Paper No. 35-11
Presentation Time: 4:20 PM
ALGORITHMS AND SOFTWARE FOR U-PB GEOCHRONOLOGY BY LA-ICPMS: ET_REDUX
MCLEAN, Noah M., Department of Geology, University of Kansas, Lawrence, KS 66045, BOWRING, James F., Department of Computer Science, College of Charleston, Charleston, SC 29424 and GEHRELS, George E., Department of Geosciences, University of Arizona, Tucson, AZ 85721, noahmc@ku.edu
Numerous recent innovations in geochronology, including laboratory and analytical methods, instrumentation, and software are revolutionizing the acquisition and application of geochronological data. In particular, exciting advances are being driven by Laser-Ablation ICP Mass Spectrometry (LA-ICPMS), which performs rapid determination of U(-Th)-Pb ages with high spatial resolution. This method has become the most commonly applied tool for dating zircons, informing a host of geological problems. The LA-ICPMS U-Pb community is now faced with archiving these data with their associated analytical results and, more importantly, ensuring that data meet the highest standards for precision and accuracy and that interlaboratory biases are minimized. Unfortunately, there is little consensus with regard to both analytical strategies and data reduction protocols for LA-ICPMS U-Pb geochronology. The likely result is systematic interlaboratory bias and both underestimation and overestimation of uncertainties on calculated dates that, in turn, decrease the value of data found in repositories such as EarthChem.

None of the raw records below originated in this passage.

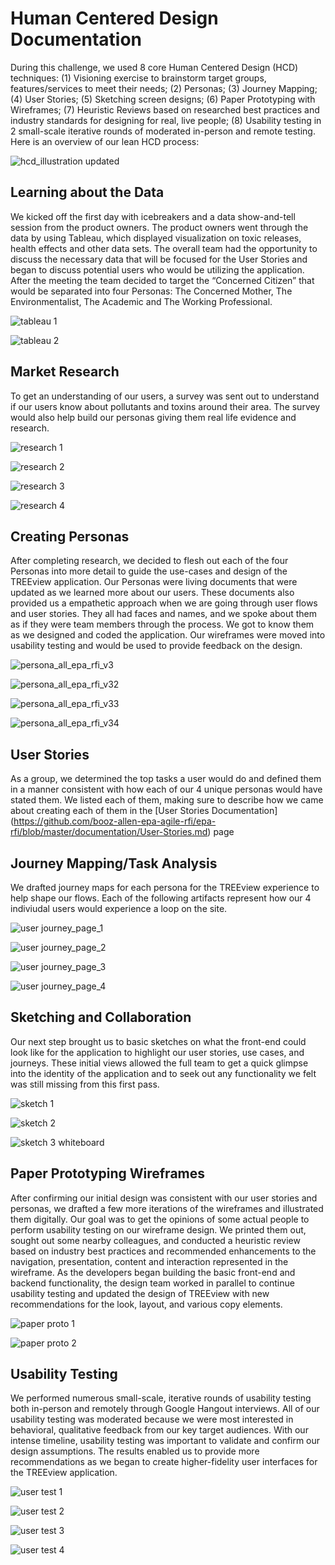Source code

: # Human Centered Design Documentation

During this challenge, we used 8 core Human Centered Design (HCD) techniques: (1) Visioning exercise to brainstorm target groups, features/services to meet their needs; (2) Personas; (3) Journey Mapping; (4) User Stories; (5) Sketching screen designs; (6) Paper Prototyping with Wireframes; (7) Heuristic Reviews based on researched best practices and industry standards for designing for real, live people; (8) Usability testing in 2 small-scale iterative rounds of moderated in-person and remote testing. Here is an overview of our lean HCD process:

![hcd_illustration updated](https://cloud.githubusercontent.com/assets/16209237/11879270/588c57e2-a4c8-11e5-976e-5f51d3eff43d.png)

## Learning about the Data
We kicked off the first day with icebreakers and a data show-and-tell session from the product owners. The product owners went through the data by using Tableau, which displayed visualization on toxic releases, health effects and other data sets. The overall team had the opportunity to discuss the necessary data that will be focused for the User Stories and began to discuss potential users who would be utilizing the application. After the meeting the team decided to target the “Concerned Citizen” that would be separated into four Personas: The Concerned Mother, The Environmentalist, The Academic and The Working Professional.

![tableau 1](https://cloud.githubusercontent.com/assets/16209237/11873737/2a2e2934-a4aa-11e5-9630-c65500df2813.png)

![tableau 2](https://cloud.githubusercontent.com/assets/16209237/11873738/2a2e5df0-a4aa-11e5-9f96-e201ed68c23e.png)


## Market Research
To get an understanding of our users, a survey was sent out to understand if our users know about pollutants and toxins around their area. The survey would also help build our personas giving them real life evidence and research. 

![research 1](https://cloud.githubusercontent.com/assets/16209237/11873793/683e90f6-a4aa-11e5-8e71-ff7031a891fb.png)

![research 2](https://cloud.githubusercontent.com/assets/16209237/11873796/6841b60a-a4aa-11e5-9823-0325130f1bf2.png)

![research 3](https://cloud.githubusercontent.com/assets/16209237/11873794/683ea1cc-a4aa-11e5-978b-f7b9cfd2d82f.png)

![research 4](https://cloud.githubusercontent.com/assets/16209237/11873795/683fbe7c-a4aa-11e5-8b4f-f9b6a03bf4f2.png)


## Creating Personas
After completing research, we decided to flesh out each of the four Personas into more detail to guide the use-cases and design of the TREEview application. Our Personas were living documents that were updated as we learned more about our users. These documents also provided us a empathetic approach when we are going through user flows and user stories. They all had faces and names, and we spoke about them as if they were team members through the process. We got to know them as we designed and coded the application. Our wireframes were moved into usability testing and would be used to provide feedback on the design. 

![persona_all_epa_rfi_v3](https://cloud.githubusercontent.com/assets/16209237/11874019/7ce42556-a4ab-11e5-864c-8e6dd2e69d14.jpg)

![persona_all_epa_rfi_v32](https://cloud.githubusercontent.com/assets/16209237/11874023/83a652c4-a4ab-11e5-81f5-20dbb9da428b.jpg)

![persona_all_epa_rfi_v33](https://cloud.githubusercontent.com/assets/16209237/11874028/87f1c5f2-a4ab-11e5-94c7-b2672cf0e8f9.jpg)

![persona_all_epa_rfi_v34](https://cloud.githubusercontent.com/assets/16209237/11874030/8bd5b4f8-a4ab-11e5-855c-01cf4f08944e.jpg)


## User Stories
As a group, we determined the top tasks a user would do and defined them in a manner consistent with how each of our 4 unique personas would have stated them. We listed each of them, making sure to describe how we came about creating each of them in the [User Stories Documentation] (https://github.com/booz-allen-epa-agile-rfi/epa-rfi/blob/master/documentation/User-Stories.md) page



## Journey Mapping/Task Analysis
We drafted journey maps for each persona for the TREEview experience to help shape our flows. Each of the following artifacts represent how our 4 indiviudal users would experience a loop on the site. 

![user journey_page_1](https://cloud.githubusercontent.com/assets/16209237/11874040/97bf81ea-a4ab-11e5-8c73-e524186a3950.jpg)

![user journey_page_2](https://cloud.githubusercontent.com/assets/16209237/11874044/9d975714-a4ab-11e5-945c-7cc1dcb4bd36.jpg)

![user journey_page_3](https://cloud.githubusercontent.com/assets/16209237/11874047/a0e6d53e-a4ab-11e5-8cbc-92b3c0f049cd.jpg)

![user journey_page_4](https://cloud.githubusercontent.com/assets/16209237/11874048/a4da65a2-a4ab-11e5-8996-b03bfef686d8.jpg)


## Sketching and Collaboration
Our next step brought us to basic sketches on what the front-end could look like for the application to highlight our user stories, use cases, and journeys.  These initial views allowed the full team to get a quick glimpse into the identity of the application and to seek out any functionality we felt was still missing from this first pass. 

![sketch 1](https://cloud.githubusercontent.com/assets/16209237/11874186/6b8ae6ea-a4ac-11e5-9ec3-813512d26d1d.png)

![sketch 2](https://cloud.githubusercontent.com/assets/16209237/11874266/c1a25608-a4ac-11e5-9edb-f0246a59a24d.png)

![sketch 3 whiteboard](https://cloud.githubusercontent.com/assets/16209237/11874286/d4d4e2ae-a4ac-11e5-9552-f89a6a4c429a.jpg)


## Paper Prototyping Wireframes

After confirming our initial design was consistent with our user stories and personas, we drafted a few more iterations of the wireframes and illustrated them digitally. Our goal was to get the opinions of some actual people to perform usability testing on our wireframe design. We printed them out, sought out some nearby colleagues, and conducted a heuristic review based on industry best practices and recommended enhancements to the navigation, presentation, content and interaction represented in the wireframe. As the developers began building the basic front-end and backend functionality, the design team worked in parallel to continue usability testing and updated the design of TREEview with new recommendations for the look, layout, and various copy elements. 

![paper proto 1](https://cloud.githubusercontent.com/assets/16209237/11874917/074509a0-a4b0-11e5-98ae-96dd45be0f66.JPG)

![paper proto 2](https://cloud.githubusercontent.com/assets/16209237/11874920/0a2a2934-a4b0-11e5-9fb7-617b3cdfbf2f.JPG)


## Usability Testing

We performed numerous small-scale, iterative rounds of usability testing both in-person and remotely through Google Hangout interviews. All of our usability testing was moderated because we were most interested in behavioral, qualitative feedback from our key target audiences. With our intense timeline, usability testing was important to validate and confirm our design assumptions. The results enabled us to provide more recommendations as we began to create higher-fidelity user interfaces for the TREEview application.


![user test 1](https://cloud.githubusercontent.com/assets/16209237/11874638/c6d1b2fc-a4ae-11e5-913d-c23905b61e46.JPG)

![user test 2](https://cloud.githubusercontent.com/assets/16209237/11874622/b8dede22-a4ae-11e5-97db-98655c8e0733.JPG)

![user test 3](https://cloud.githubusercontent.com/assets/16209237/11874624/bb6f0b76-a4ae-11e5-830f-812ce21279a9.png)

![user test 4](https://cloud.githubusercontent.com/assets/16209237/11874628/bf1dd28e-a4ae-11e5-9bef-33133114b7a5.png)

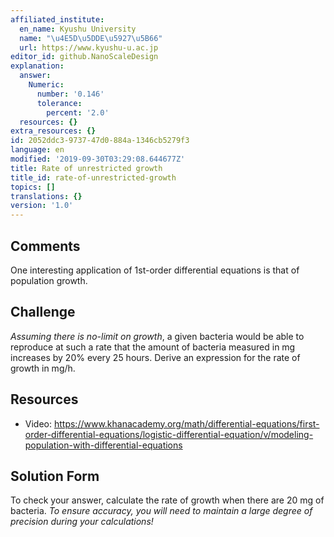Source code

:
 ```yaml
---
affiliated_institute:
  en_name: Kyushu University
  name: "\u4E5D\u5DDE\u5927\u5B66"
  url: https://www.kyushu-u.ac.jp
editor_id: github.NanoScaleDesign
explanation:
  answer:
    Numeric:
      number: '0.146'
      tolerance:
        percent: '2.0'
  resources: {}
extra_resources: {}
id: 2052ddc3-9737-47d0-884a-1346cb5279f3
language: en
modified: '2019-09-30T03:29:08.644677Z'
title: Rate of unrestricted growth
title_id: rate-of-unrestricted-growth
topics: []
translations: {}
version: '1.0'
---
```


## Comments
One interesting application of 1st-order differential equations is that of population growth.


## Challenge
*Assuming there is no-limit on growth*, a given bacteria would be able to reproduce at such a rate that the amount of bacteria measured in mg increases by 20% every 25 hours. Derive an expression for the rate of growth in mg/h.


## Resources
- Video: https://www.khanacademy.org/math/differential-equations/first-order-differential-equations/logistic-differential-equation/v/modeling-population-with-differential-equations



## Solution Form
To check your answer, calculate the rate of growth when there are 20 mg of bacteria.
*To ensure accuracy, you will need to maintain a large degree of precision during your calculations!*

ET_Redux is free open-source platform-independent software that implements existing approaches and new algorithms for evaluating, implementing, and interpreting user-defined choices in LA-ICPMS U-Pb data reduction. This software is the result of a collaborative effort to extend ‘U-Pb_Redux,’ designed for the ID-TIMS community, to the LA-ICPMS community. Our new software automates the analytical and scientific workflows of data acquisition, statistical filtering, data analysis and interpretation, publication, community-based archiving in online databases, and the download, compilation and comparison of data from different laboratories to support collaborative science. Innovations include allowing users to implement and compare both ‘intercept’ and ‘downhole’ data reduction techniques, recognition of sample-to-sample uncertainty correlations deriving from sample-standard bracketing, and implementation of log-ratio analysis for handling compositional data.